Well and good. Here, though, let's focus on the opposite end of the spectrum. What's the lowest score?
For that, we have to go back to Berlin 1936. 23 nations entered the inaugural Olympic basketball tournament. They were probably sorry they did. FIBA, basketball's international governing body, decided to use Berlin as an opportunity to experiment with outdoor basketball. Things weren't at the stage yet where you could get brand new venues for virtually every event, so they had to improvise, and the venue selected for basketball turned out to be a group of lawn, clay and sand tennis courts that the records (PDF file, page 162-163) don't give a formal name to.

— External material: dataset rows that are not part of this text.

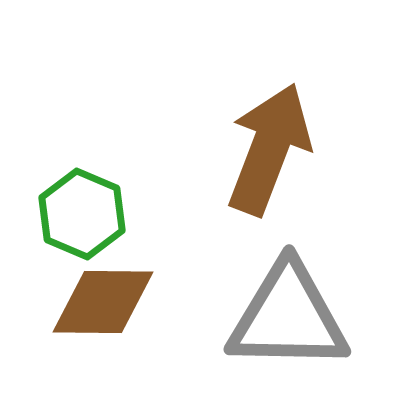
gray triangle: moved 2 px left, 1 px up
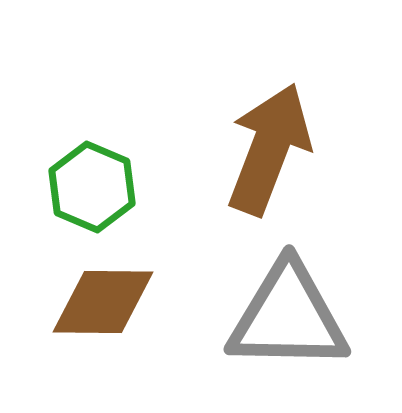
green hexagon: moved 10 px right, 27 px up
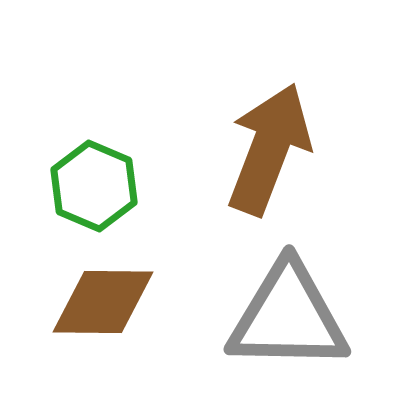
green hexagon: moved 2 px right, 1 px up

The thing about playing basketball on grass and clay is that the ball doesn't bounce like it does on hardwood or concrete. The thing about playing basketball outdoors is, well, it's fine when it's sunny out. But sometimes it's not sunny. Sometimes it rains.
Have you ever played basketball on sand? In a rainstorm? It doesn't work too well.

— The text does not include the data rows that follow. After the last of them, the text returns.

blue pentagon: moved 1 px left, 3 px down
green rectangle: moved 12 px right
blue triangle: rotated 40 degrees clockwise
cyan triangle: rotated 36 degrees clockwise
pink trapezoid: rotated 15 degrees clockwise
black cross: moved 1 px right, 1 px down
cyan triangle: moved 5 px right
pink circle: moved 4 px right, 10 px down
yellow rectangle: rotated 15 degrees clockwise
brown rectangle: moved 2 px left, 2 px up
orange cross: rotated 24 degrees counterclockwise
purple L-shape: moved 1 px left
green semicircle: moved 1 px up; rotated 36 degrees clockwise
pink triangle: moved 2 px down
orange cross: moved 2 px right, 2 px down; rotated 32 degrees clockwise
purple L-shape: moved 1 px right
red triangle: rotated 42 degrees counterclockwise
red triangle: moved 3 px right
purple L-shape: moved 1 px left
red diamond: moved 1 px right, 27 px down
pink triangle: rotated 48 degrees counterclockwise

Oh, and it's the pre-shot-clock era.
And the organizers banned any player over 6 foot 3, as David Wallechinsky's Complete Book of the Olympics maintains (this thing is a godsend come Olympic time). That rule got rescinded only after an American protest.

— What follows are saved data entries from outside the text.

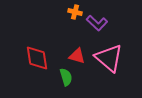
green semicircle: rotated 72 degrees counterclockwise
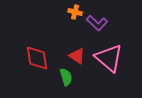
red triangle: rotated 18 degrees clockwise
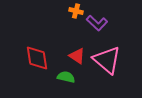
orange cross: moved 1 px right, 1 px up
pink triangle: moved 2 px left, 2 px down
green semicircle: rotated 60 degrees counterclockwise
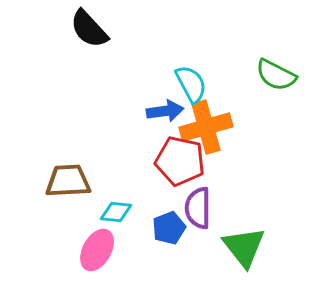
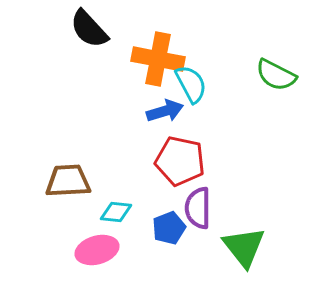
blue arrow: rotated 9 degrees counterclockwise
orange cross: moved 48 px left, 68 px up; rotated 27 degrees clockwise
pink ellipse: rotated 45 degrees clockwise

And also there's no NBA yet and the US Olympic Trials were won by a company team from Universal Pictures (now Universal Studios), a team supplemented in Berlin by players from the runner-up McPherson Globe Refiners of Kansas and University of Washington player Ralph Wilson. And that was the American team, still not really facing any true international competition. (The team was split in half and alternated games, as another rule limited teams to seven players in uniform for any one game.)
Some sample scores, taken utterly at whim from a glance at the bracket:
*Peru 35, Egypt 22
*Japan 35, China 19
*Poland 28, Latvia 23
*Czechoslovakia 20, Germany 9
*Philippines 35, Mexico 20
Mexico got the bronze by beating Poland 26-12. The United States, of course, won gold, beating Canada in the final. The final was held during a gigantic rain dump on the tennis courts, meaning the 1936 Olympic basketball gold medal match was held on a wet sand surface, in the rain, and also the fans had no actual seats, so they had to stand in the rain watching the basketball-like substance that was being extruded on them.
The final score was 19-8. Canada's eight points is the record for lowest score in a non-forfeited Olympic basketball game. (There were six forfeits in 1936. Two involved Peru's mid-Olympic boycott of Nazi Germany; two more involved Spain being caught up in the Spanish Civil War; and the other two were forfeits by Hungary, who also withdrew prior to the competition.)
And let us all pray it never gets challenged.